In caso di polmonite, metrite e marciume del piede, il ceftiofur può funzionare davvero bene. Sfortunatamente, dopo essere stato approvato dalla FDA negli anni ’90, il ceftiofur ha perso parte della sua “efficacia” contro la polmonite, probabilmente a causa dell’uso diffuso a causa dei suoi tempi di attesa originali pari a zero per latte e carne.
Inoltre, alcuni germi hanno difese naturali che non vengono uccise, nemmeno in presenza di un antibiotico correttamente selezionato. Questi si riprodurranno e gli insetti appena coniati non verranno uccisi dallo stesso antibiotico a cui erano stati esposti in precedenza.

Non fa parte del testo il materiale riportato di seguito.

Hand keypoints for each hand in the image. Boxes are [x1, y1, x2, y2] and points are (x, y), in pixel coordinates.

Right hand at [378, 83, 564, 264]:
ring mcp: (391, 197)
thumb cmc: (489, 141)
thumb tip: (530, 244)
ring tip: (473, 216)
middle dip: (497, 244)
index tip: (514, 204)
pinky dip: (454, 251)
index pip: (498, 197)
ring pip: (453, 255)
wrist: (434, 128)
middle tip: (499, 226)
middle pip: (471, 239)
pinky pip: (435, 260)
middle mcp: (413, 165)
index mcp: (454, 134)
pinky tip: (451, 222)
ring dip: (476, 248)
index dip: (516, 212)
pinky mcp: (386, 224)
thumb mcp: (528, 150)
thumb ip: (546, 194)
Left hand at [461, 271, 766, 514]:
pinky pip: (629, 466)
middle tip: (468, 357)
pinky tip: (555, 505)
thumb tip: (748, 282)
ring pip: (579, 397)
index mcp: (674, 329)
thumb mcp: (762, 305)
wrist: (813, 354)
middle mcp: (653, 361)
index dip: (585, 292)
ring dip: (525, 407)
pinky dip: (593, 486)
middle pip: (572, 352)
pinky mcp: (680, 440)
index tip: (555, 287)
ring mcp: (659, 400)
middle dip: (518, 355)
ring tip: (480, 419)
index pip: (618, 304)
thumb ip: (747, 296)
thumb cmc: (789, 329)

La polmonite (febbre da trasporto) è una situazione di vita o di morte e, per fortuna, i nuovi antibiotici più potenti, se somministrati abbastanza presto, spesso risolveranno un caso altrimenti fatale. Tuttavia, la storia dei fallimenti terapeutici e la biologia di base suggeriscono che prima o poi ci troveremo di nuovo con batteri resistenti.

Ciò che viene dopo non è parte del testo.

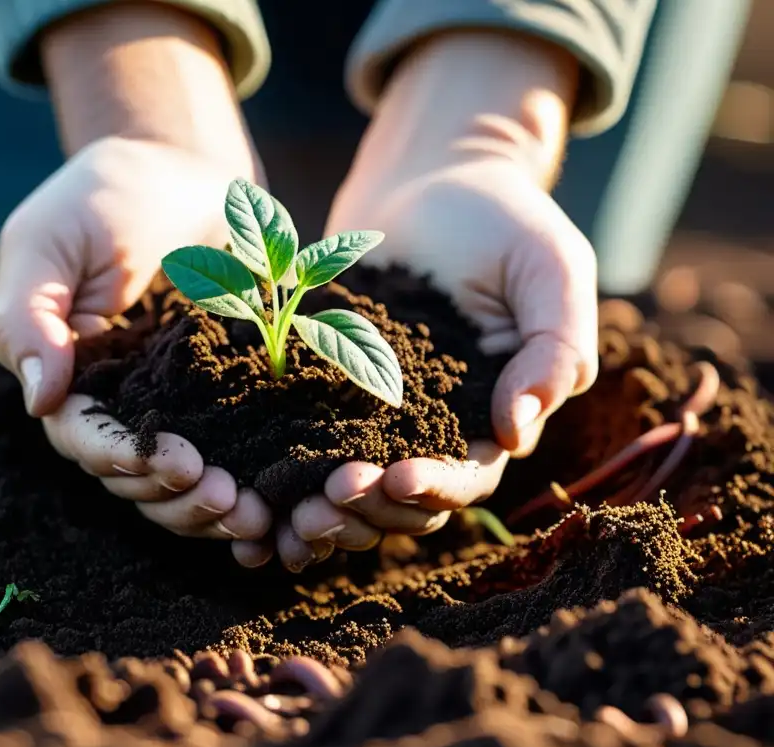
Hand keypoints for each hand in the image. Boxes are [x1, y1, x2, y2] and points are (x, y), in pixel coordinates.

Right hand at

Forse in nessun altro luogo i batteri resistenti sono più pericolosi in un allevamento da latte che nella mammella. Anche quando viene identificato l’antibiotico giusto, ciò che ha dimostrato di funzionare in laboratorio potrebbe non funzionare nell’animale vivente a causa delle interazioni ospite-patogeno. Inoltre, a seconda del volume di latte prodotto nella mammella, un tubo di antibiotici può essere molto diluito ed essere presente al di sotto della soglia di efficacia. Chiaramente, c’è spazio per il trattamento non antibiotico della mastite negli allevamenti da latte, e i trattamenti storici possono fornire una via da seguire nella prevenzione delle infezioni resistenti.